I’m still in the experimental stages with this, but so far it looks like it’s going to work–it just takes some refining of my photographs. The images below are some dried shrubs I snipped from my dormant garden–at the top is from a spirea bush, the next image is from a bridal veil bush, and the image at the bottom is from my lilac bush.

 

 

Here they are converted and ready for printing and transfer to metal:

Some tips for this:

  • You don’t want any shadows in your pictures, as they will just be giant black or white blobs in your final image, so it is important to avoid bright light/shadow with these pictures–use indirect light, or photograph only under a very cloudy sky if outside. 
  • Additionally, there must be sufficient contrast between your subject and the background for you to be able to get them to solid black and white without losing too much detail.
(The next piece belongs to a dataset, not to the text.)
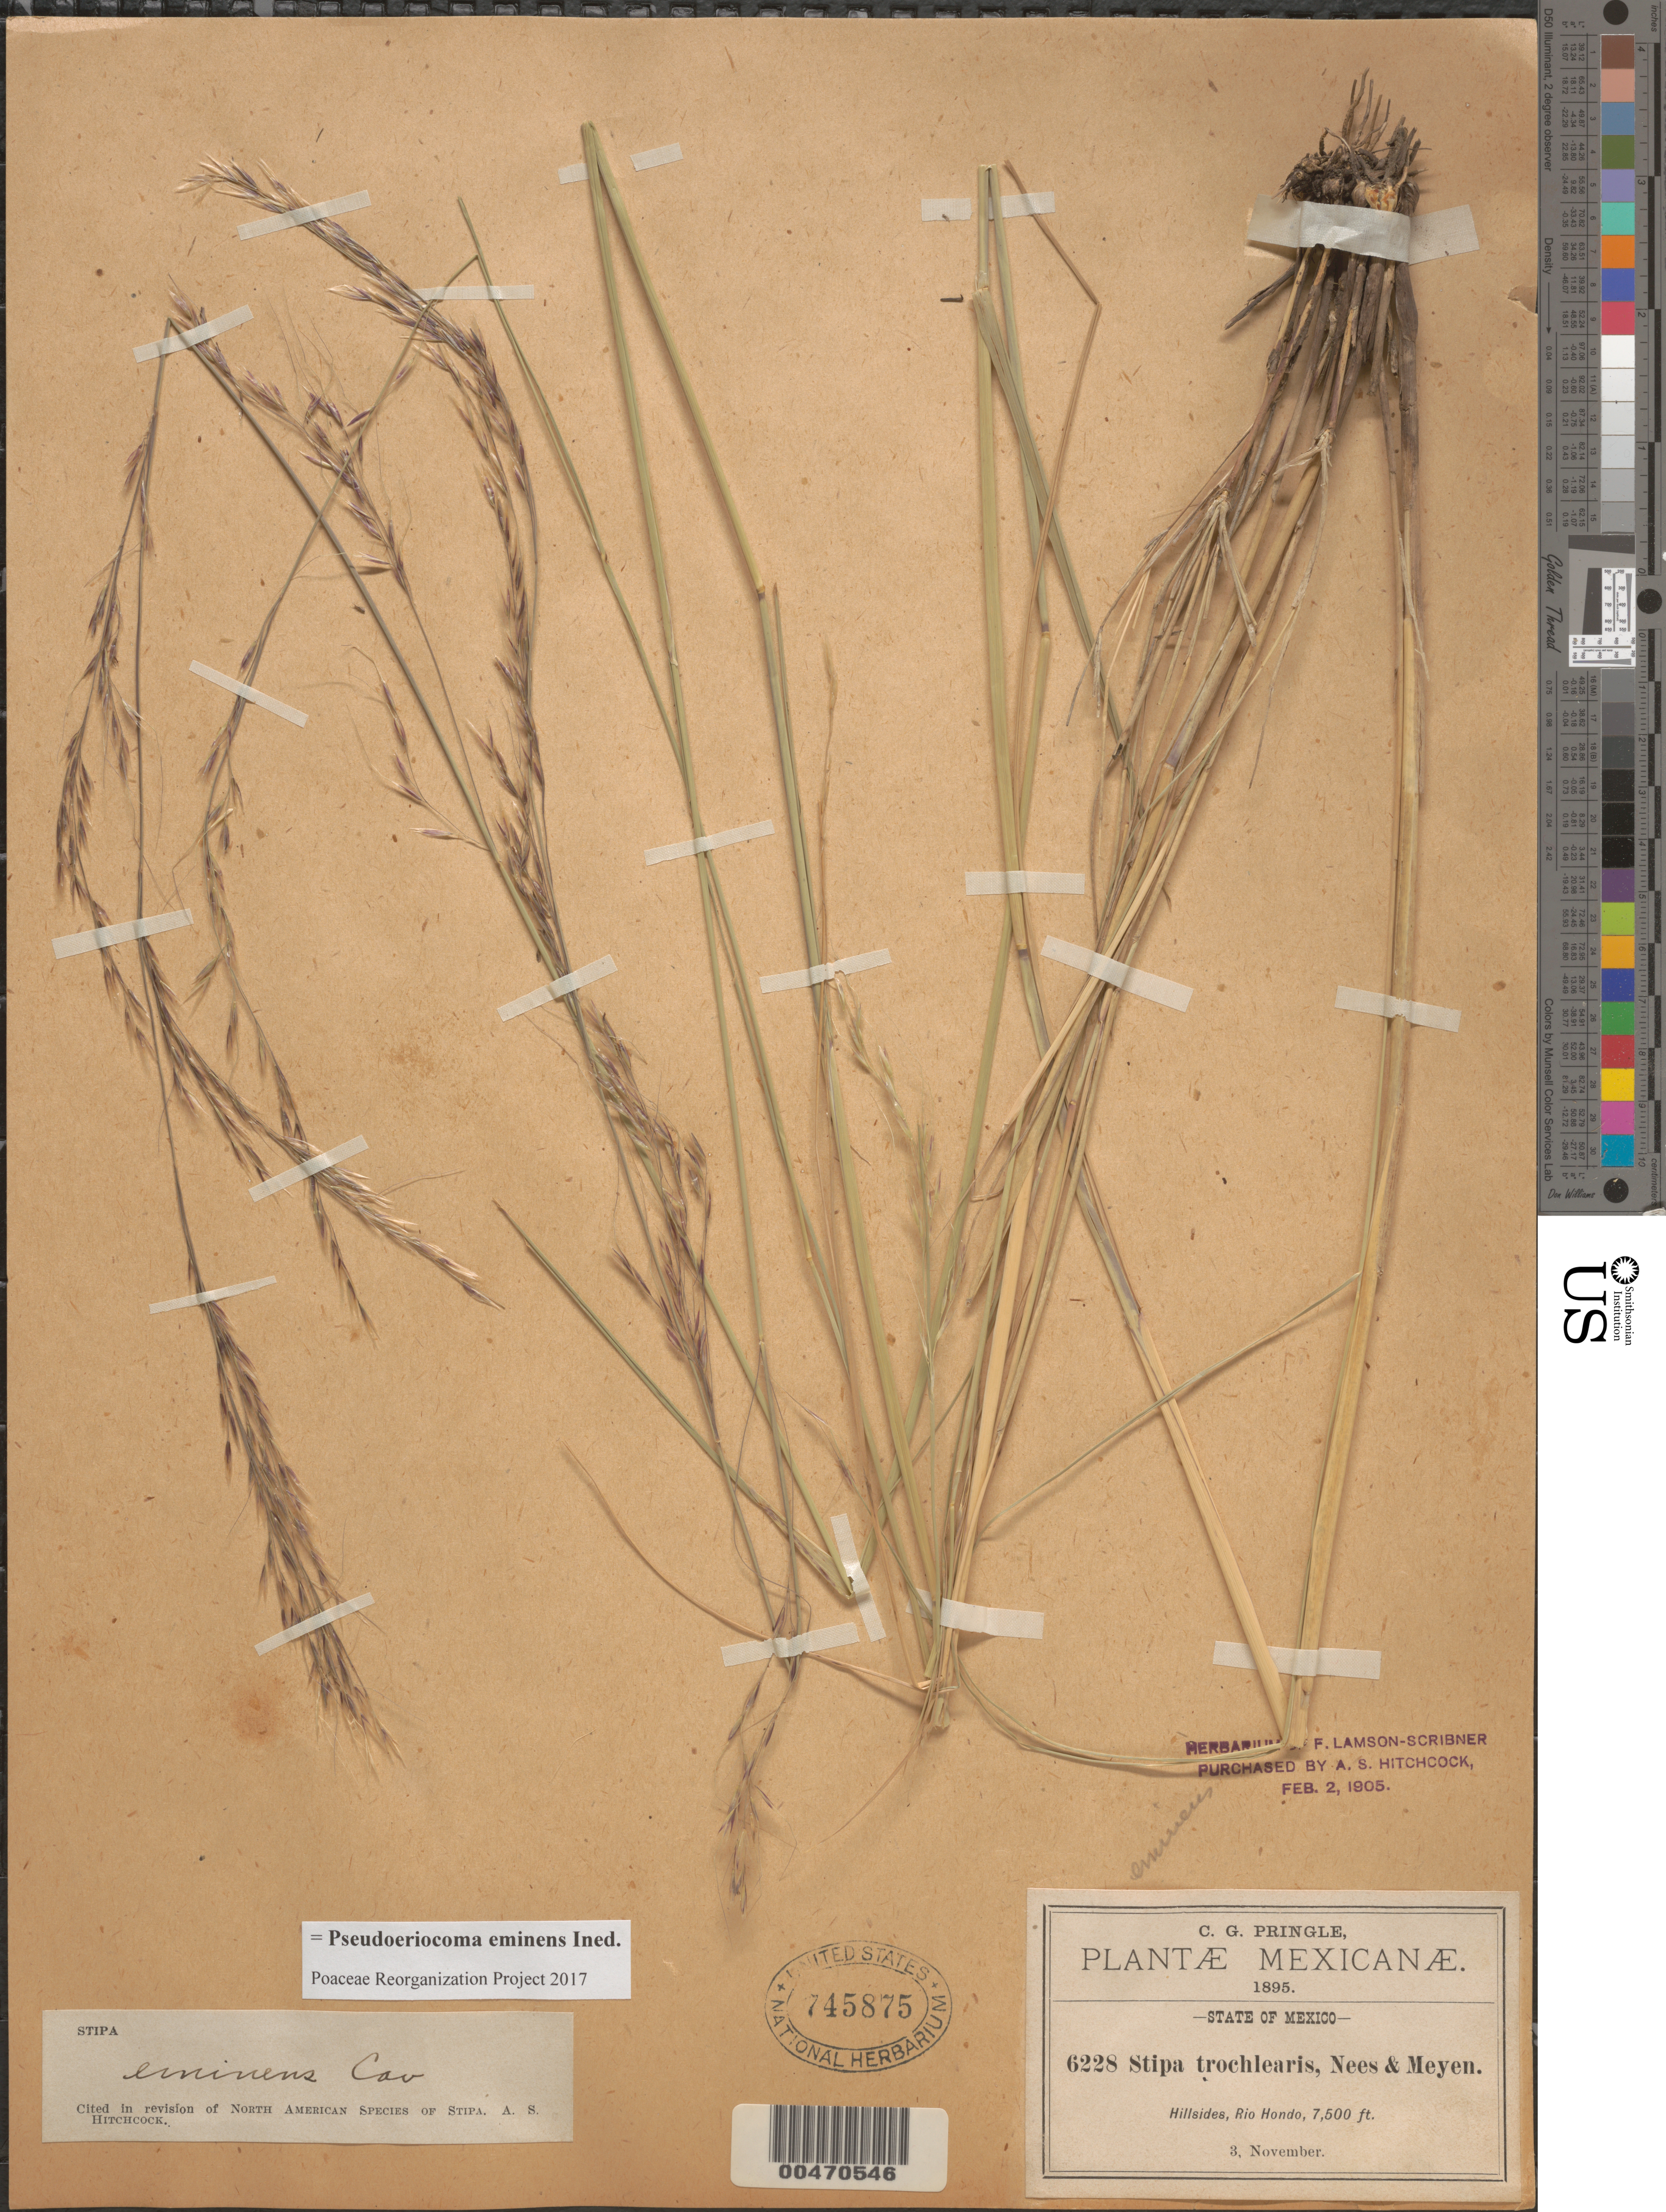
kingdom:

It doesn’t really matter whether it’s a light subject/dark background, or vice versa, because you can always invert the image if you need to. (This makes photographs with lots of different colors in them generally unsuitable–when desaturated, you end up with a lot of gray).
  • If you are taking pictures of growing plants (as opposed to taking cuttings and arranging them at your leisure), anything immediately behind them, like a fence, or a wall, or any other object, is going to end up in your photograph–when you try to reduce it to black and white, you may end up with extraneous lines and shapes that may interfere with your silhouette. Airbrushing that kind of stuff out with your photo editor is a huge pain, so try to find a setup with a blank background behind it and no other objects (or take your own improvised background with you if you’re out scouting for roadside plants.
  • Lastly, if you find some plant specimens that you want to cut or pick, to arrange later, if they aren’t dark or light enough for your background, you can always spray paint them. 
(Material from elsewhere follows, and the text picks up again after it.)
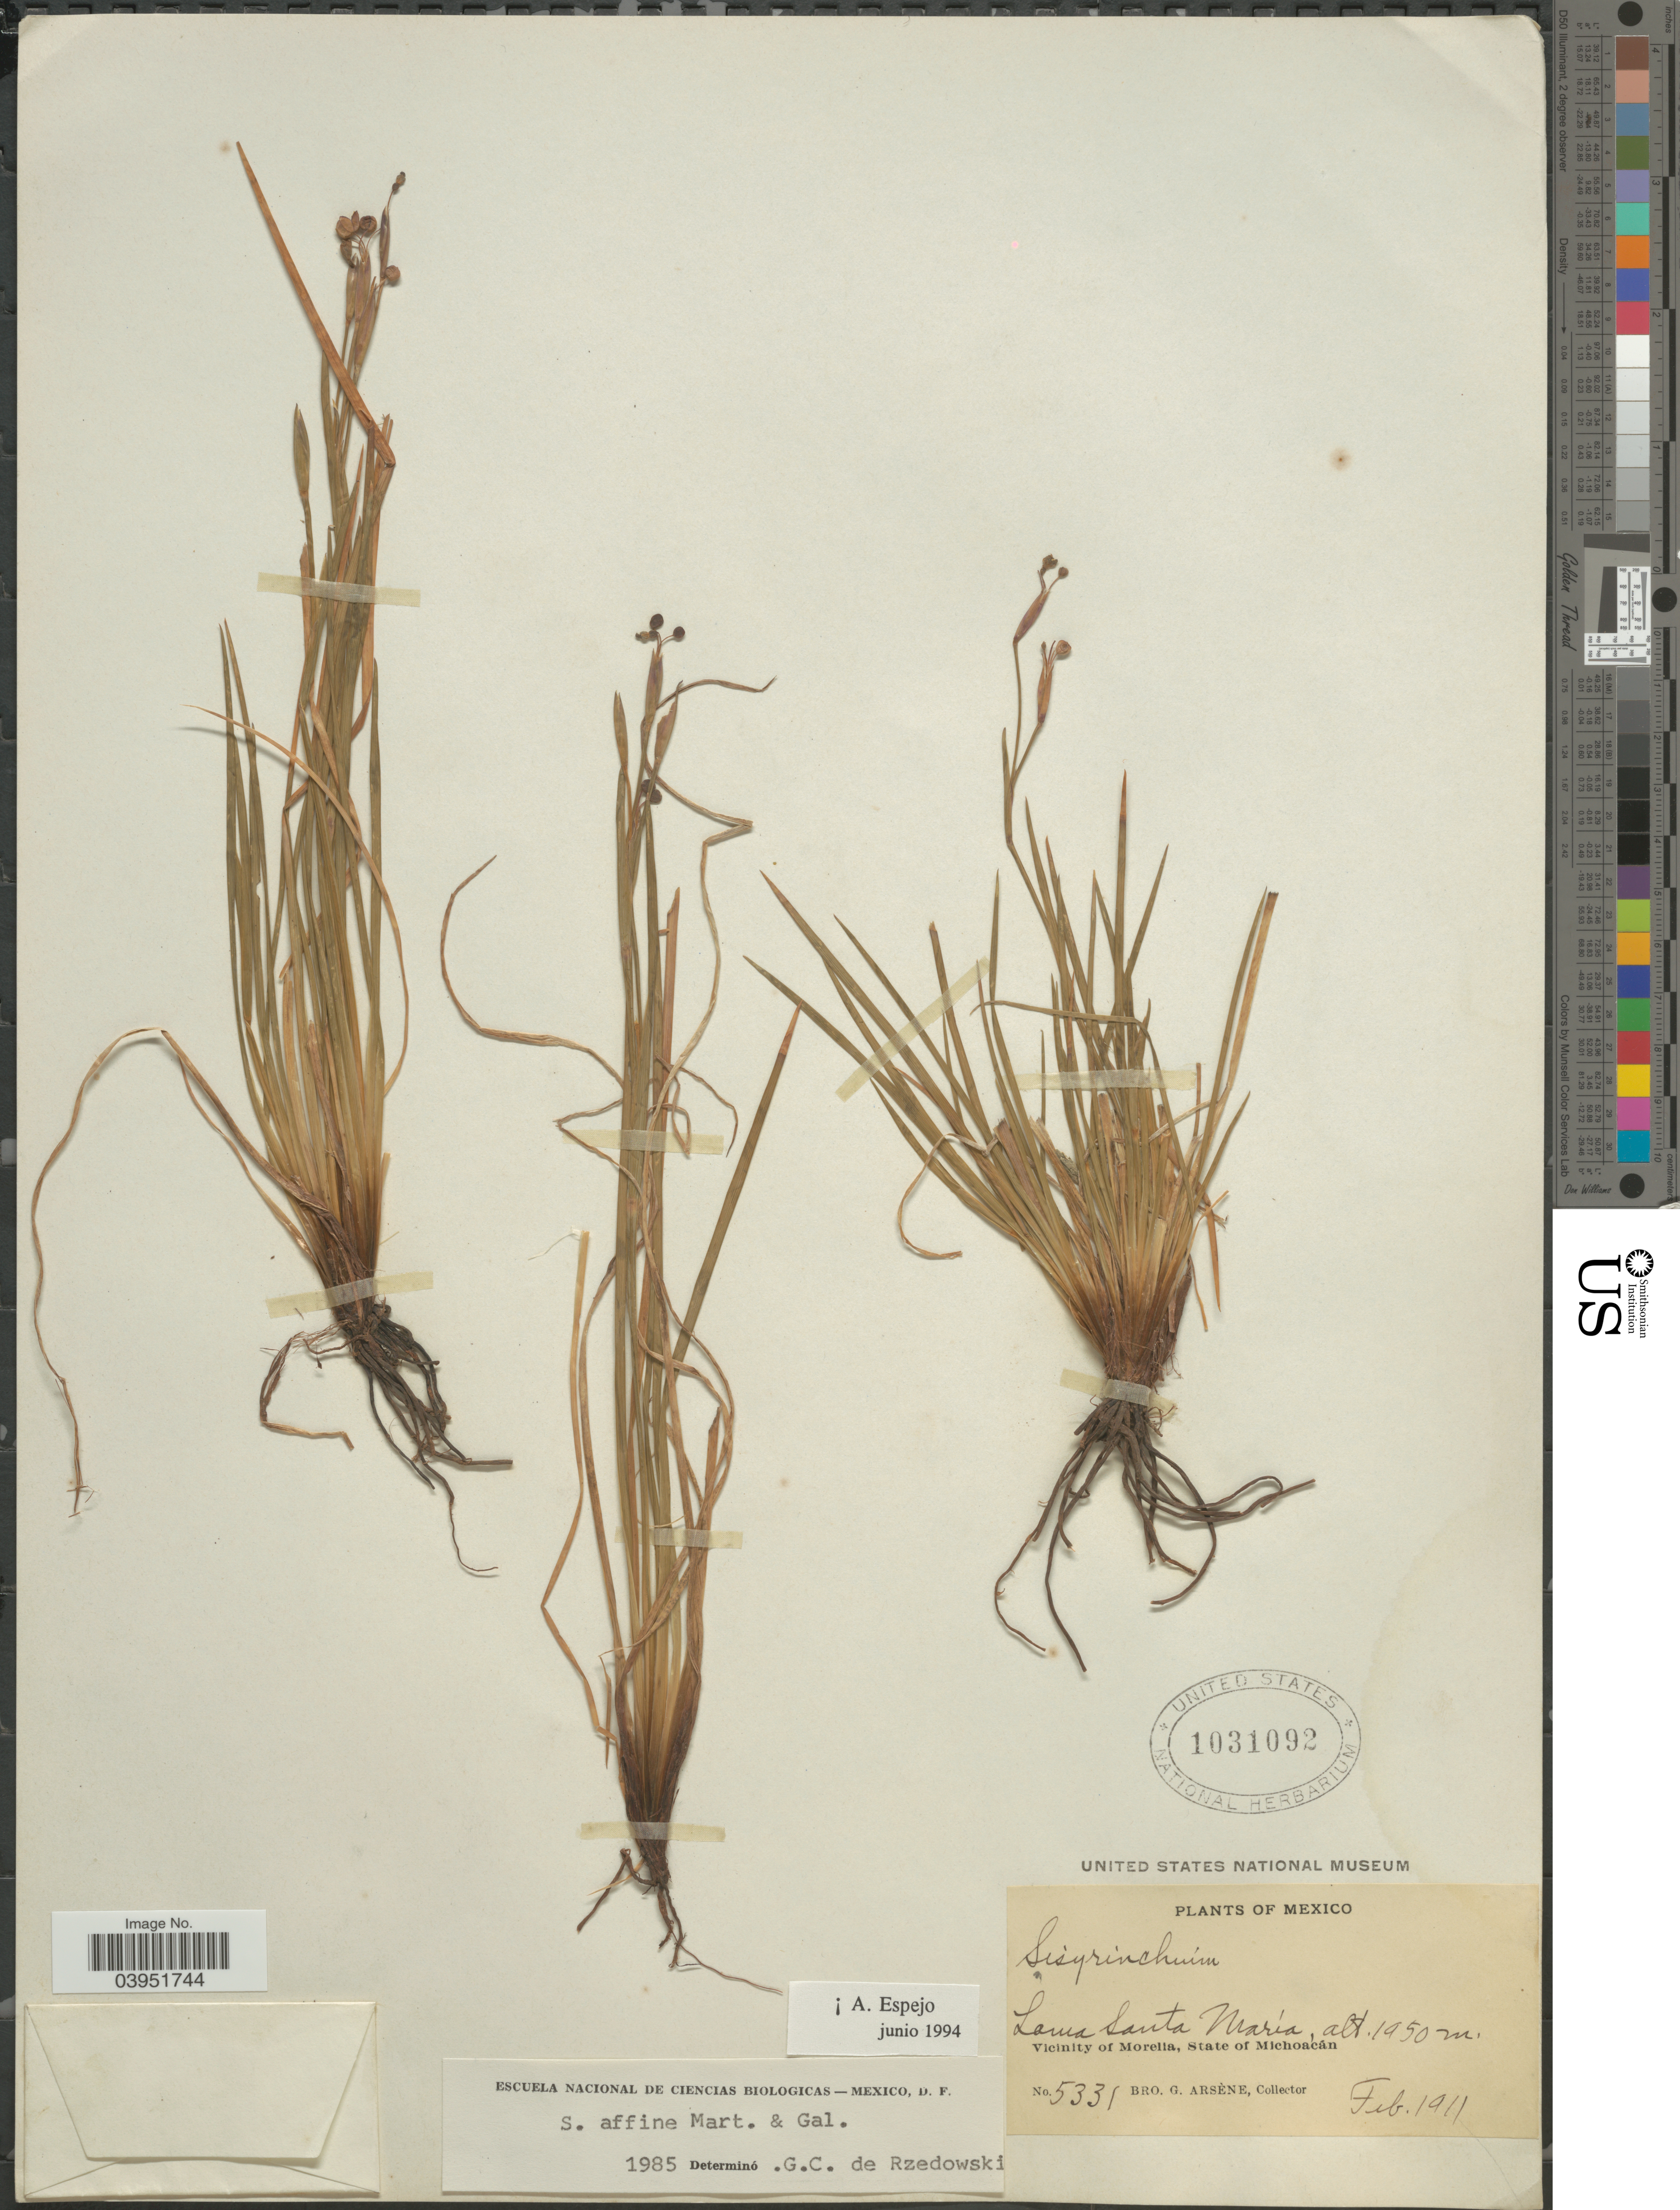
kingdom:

I have some other ideas for types of photographs that can be used for etching–I will share those with you one day in another post.

Keirsten

Keirsten Giles

Mysteriously Sexy Analytical Semi-Rural Jewelry Designer, Unpaid Writer, Former World Traveler. Goof.
    • Gale
    • April 13, 2014
    Reply

    I have a whole collection of images I've managed to manipulate into b&w (Picasa has a great DuoTone function to help with that), but have not had time to actually etch them yet. Hope this post will shame me into that next step. Anyway, I love all your etching, but your silhouettes of the actual plant parts are fabulous! (RIght now, I need to hang a portrait of poison ivy around my neck to remind me to stay away from that darned stuff in the garden.)

  1. Reply

    This is a completely new medium/technique to me. I like where you're going with this and think the etched designs that you've created are fantastic . . . especially the finished metal pieces, they look amazing.

  2. Reply

    Thank you for sharing all the details of your experiments with this. Your plants look fabulous and I love the 2 variations of the etched bamboo. I can see endless possibilities. I think I have a box of transparencies – time to put them to use!

  3. Thank you so much for sharing this, I totally love your etched designs, wonderful work.

  4. Reply

    Loving the sumi-e sort of effect

  5. Thank you very much for this post. I have been wanting to try etching but I don't draw either. The other articles I have read using photographs seemed so difficult and sometimes confusing. You have really made me want to make the leap. Next step is to learn how to edit photos on the computer.

  6. Reply

    Thanks for the info, Keirsten! I am getting ready to do some etching for a project…will have to give this a go!

  7. Reply

    Very inspiring article, so much so I am looking now for a cheaper laser printer :>)
    I have only done electro etching using adhesive tape as my resist, which worked reasonably well. How does laser copy toner resist hold up if using an electro etch??